An electrician who illegally diverted electricity from the grid to grow cannabis at his southern Adelaide home will keep his operating licence, after a tribunal overturned a decision to cancel it.
Ryan Curran, 35, of Seaford, pleaded guilty in 2017 to cultivating a commercial quantity of cannabis and diversion of electricity without authority.
He was fined and served a sentence of two years and one month on home detention.
In May 2020, he applied for a building contractor's licence, which required a police check.
After seeing Curran's criminal history, the commissioner for consumer affairs cancelled his electrician's registration and contractor's licence in August 2021.
The commissioner found Curran was not a fit and proper person to hold one, in part because he had failed to flag his offending when he renewed his registration.
Curran sought to overturn the commissioner's decision in the South Australian Civil and Administrative Tribunal (SACAT), arguing the failure was not deliberate.
SACAT member Alex Reilly agreed in a decision published on Wednesday, accepting Curran's evidence that his partner was responsible for his online registration renewal, and she had ticked the box confirming he had not been charged with criminal offences.
"In considering whether the offence of diverting electricity carries any particular significance in the assessment of fitness and propriety, it is important to recognise that the whole cultivation operation was illegal, and completely out of the context of the applicant's business as an electrician," he said.
"As counsel for the applicant submitted, diversion of electricity is an essential part of the crime of cultivating cannabis, and it is very common for the offences of cultivation and diversion of electricity to be prosecuted together, and not just when the accused person is an electrician."
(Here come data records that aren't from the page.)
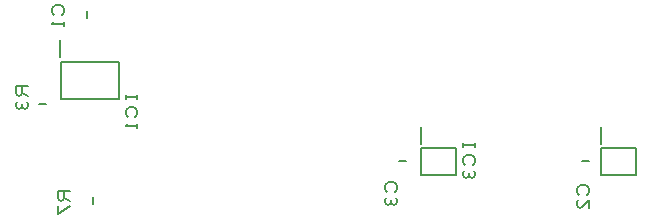
<source format=gbo>
G04 EasyPC Gerber Version 21.0.3 Build 4286 *
%FSLAX35Y35*%
%MOIN*%
%ADD11C,0.00500*%
%ADD75C,0.00787*%
X0Y0D02*
D02*
D11*
X137463Y102750D02*
X133713D01*
Y100563*
X134025Y99937*
X134650Y99625*
X135275Y99937*
X135587Y100563*
Y102750*
Y100563D02*
X137463Y99625D01*
X137150Y97437D02*
X137463Y96813D01*
Y96187*
X137150Y95563*
X136525Y95250*
X135900Y95563*
X135587Y96187*
Y96813*
Y96187D02*
X135275Y95563D01*
X134650Y95250*
X134025Y95563*
X133713Y96187*
Y96813*
X134025Y97437*
X148837Y126625D02*
X149150Y126937D01*
X149463Y127563*
Y128500*
X149150Y129125*
X148837Y129437*
X148213Y129750*
X146963*
X146337Y129437*
X146025Y129125*
X145713Y128500*
Y127563*
X146025Y126937*
X146337Y126625*
X149463Y124125D02*
Y122875D01*
Y123500D02*
X145713D01*
X146337Y124125*
X151463Y67750D02*
X147713D01*
Y65563*
X148025Y64937*
X148650Y64625*
X149275Y64937*
X149587Y65563*
Y67750*
Y65563D02*
X151463Y64625D01*
Y62750D02*
X147713Y60250D01*
Y62750*
X173963Y99813D02*
Y98563D01*
Y99187D02*
X170213D01*
Y99813D02*
Y98563D01*
X173337Y92625D02*
X173650Y92937D01*
X173963Y93563*
Y94500*
X173650Y95125*
X173337Y95437*
X172713Y95750*
X171463*
X170837Y95437*
X170525Y95125*
X170213Y94500*
Y93563*
X170525Y92937*
X170837Y92625*
X173963Y90125D02*
Y88875D01*
Y89500D02*
X170213D01*
X170837Y90125*
X259837Y67625D02*
X260150Y67937D01*
X260463Y68563*
Y69500*
X260150Y70125*
X259837Y70437*
X259213Y70750*
X257963*
X257337Y70437*
X257025Y70125*
X256713Y69500*
Y68563*
X257025Y67937*
X257337Y67625*
X260150Y65437D02*
X260463Y64813D01*
Y64187*
X260150Y63563*
X259525Y63250*
X258900Y63563*
X258587Y64187*
Y64813*
Y64187D02*
X258275Y63563D01*
X257650Y63250*
X257025Y63563*
X256713Y64187*
Y64813*
X257025Y65437*
X286463Y83813D02*
Y82563D01*
Y83187D02*
X282713D01*
Y83813D02*
Y82563D01*
X285837Y76625D02*
X286150Y76937D01*
X286463Y77563*
Y78500*
X286150Y79125*
X285837Y79437*
X285213Y79750*
X283963*
X283337Y79437*
X283025Y79125*
X282713Y78500*
Y77563*
X283025Y76937*
X283337Y76625*
X286150Y74437D02*
X286463Y73813D01*
Y73187*
X286150Y72563*
X285525Y72250*
X284900Y72563*
X284587Y73187*
Y73813*
Y73187D02*
X284275Y72563D01*
X283650Y72250*
X283025Y72563*
X282713Y73187*
Y73813*
X283025Y74437*
X323837Y66625D02*
X324150Y66937D01*
X324463Y67563*
Y68500*
X324150Y69125*
X323837Y69437*
X323213Y69750*
X321963*
X321337Y69437*
X321025Y69125*
X320713Y68500*
Y67563*
X321025Y66937*
X321337Y66625*
X324463Y62250D02*
Y64750D01*
X322275Y62563*
X321650Y62250*
X321025Y62563*
X320713Y63187*
Y64125*
X321025Y64750*
D02*
D75*
X141219Y96750D02*
X143581D01*
X148243Y118333D02*
Y112427D01*
X148754Y111049D02*
Y98451D01*
X168046*
Y111049*
X148754*
X157400Y125569D02*
Y127931D01*
X159400Y63569D02*
Y65931D01*
X263581Y77750D02*
X261219D01*
X268494Y82278D02*
Y73222D01*
X280306*
Y82278*
X268494*
Y89167D02*
Y83656D01*
X324581Y77750D02*
X322219D01*
X328494Y82278D02*
Y73222D01*
X340306*
Y82278*
X328494*
Y89167D02*
Y83656D01*
X0Y0D02*
M02*

</source>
Breaking rules only at home a mitigating factor
Professor Reilly said Curran had a good record as an electrician up until the cancellation of his licence, and two complaints registered against him had been resolved without further action.
He disagreed with the commissioner for consumer affairs' submission that it was "highly concerning" that Curran was willing to permit unsafe electrical work in his own home.
"In my view, the fact that the breach of the Wiring Rules was only in the applicant's own home is a mitigating factor on the seriousness of this offending in relation to its impact on his licencing," he wrote.
"It would seem far worse for Mr Curran to place others at risk outside his home."
The tribunal set aside the commissioner's decision to cancel Curran's electrical contractor's licence and his electrical worker's registration.
It ruled there should be no conditions placed on the registration or licence, in recognition of the fact there had been no official complaints about Curran's work, and he had been without his licence for five and a half months.